L’illusion de la transformation de la pédagogie par le numérique doit laisser la place désormais à la recherche conjointe des évolutions pédagogiques d’une part et d’une approche critique des technologies du numérique et de leurs évolutions. Pour ce qui est de la technologie, le problème posé est celui de son appropriation quasi générale à l’échelle de la planète. Certes les critiques ne doivent pas manquer, mais les faits sont pour l’instant là et malheureusement aussi leurs conséquences parfois négatives (J. Ellul). Pour ce qui est de la pédagogie, il faut reconnaître une évolution constante dans le développement des enfants dans nos sociétés. De Platon à M. Gauchet, on peut retrouver les traces et les analyses de ces évolutions et de ce qu’elles interrogent l’enseignement, la transmission, l’éducation. L’exemple de Condorcet, des pédagogues du début du 20è siècle (pédagogies actives), des ordres religieux enseignants au 18è et 19è siècle, nombreux sont ceux et celles qui se sont essayé à faire évoluer les pédagogies en regard des évolutions de la société et des formes éducatives.
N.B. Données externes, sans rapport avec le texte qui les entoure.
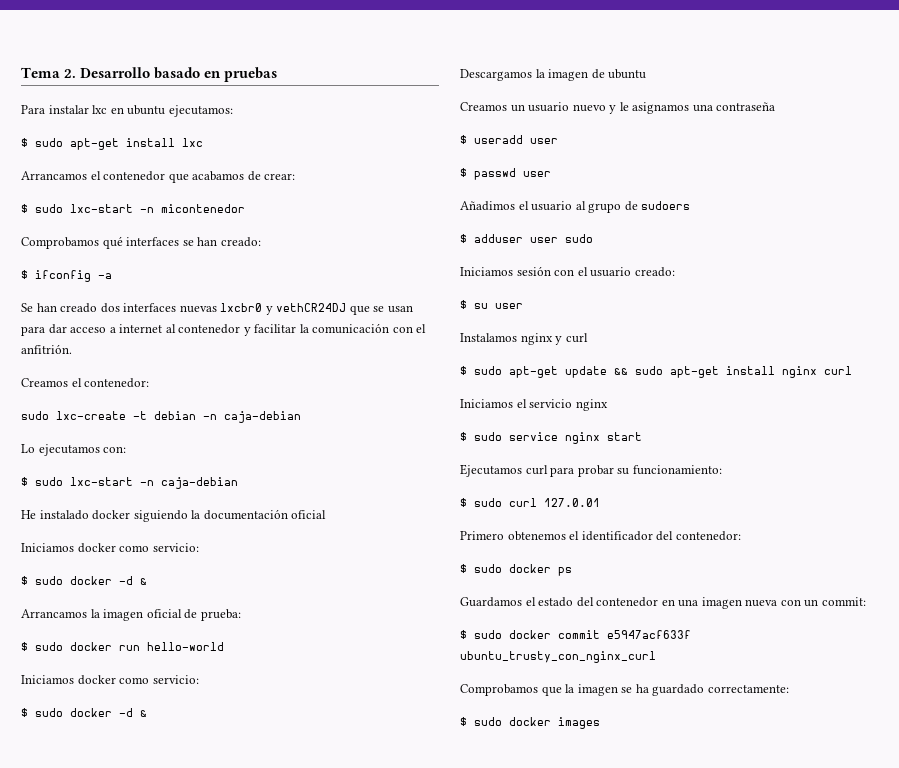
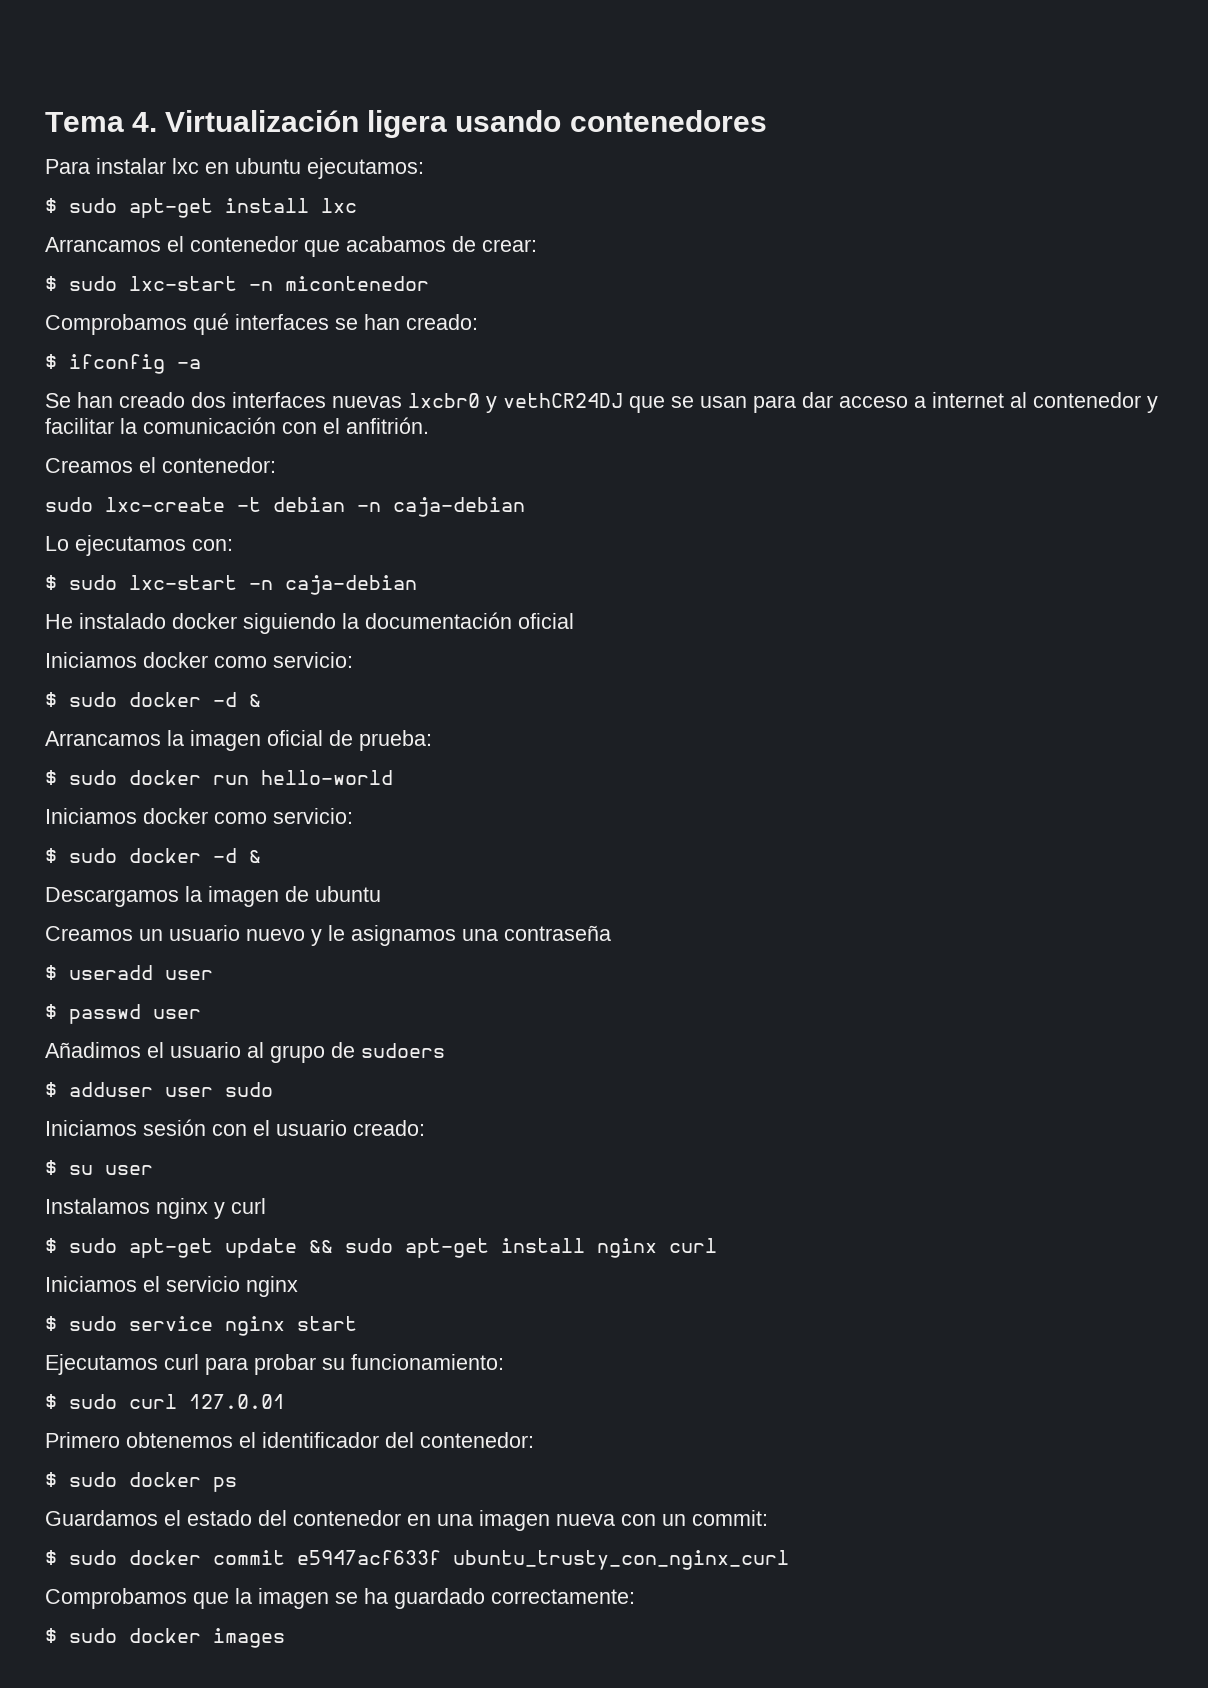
[64,67,278,82] 2. Desarrollo basado en pruebas -> [132,110,767,138] 4. Virtualización ligera usando contenedores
Le colloque d’Amiens en 1968 avait marqué le terrain de ces évolutions plus récentes qui vont amener au collège unique et plus récemment à la scolarité obligatoire allongée. Impossible dès lors pour les enseignants et les éducateurs de ne pas prendre en compte ces changements qui concernent de manière très inégale de nombreux milieux sociaux. C’est l’émergence de l’individu comme priorité sociale qui amène une école qui se veut égalitaire à s’interroger actuellement. Les moyens numériques accompagnent bien sûr cet individualisme rampant et parfois le renforcent. Laissons de côté les illusions, choisissons peut-être les utopies, mais soyons aussi suffisamment critique pour ne pas se laisser « instrumentaliser » par les idéologies que certains tentent d’imposer.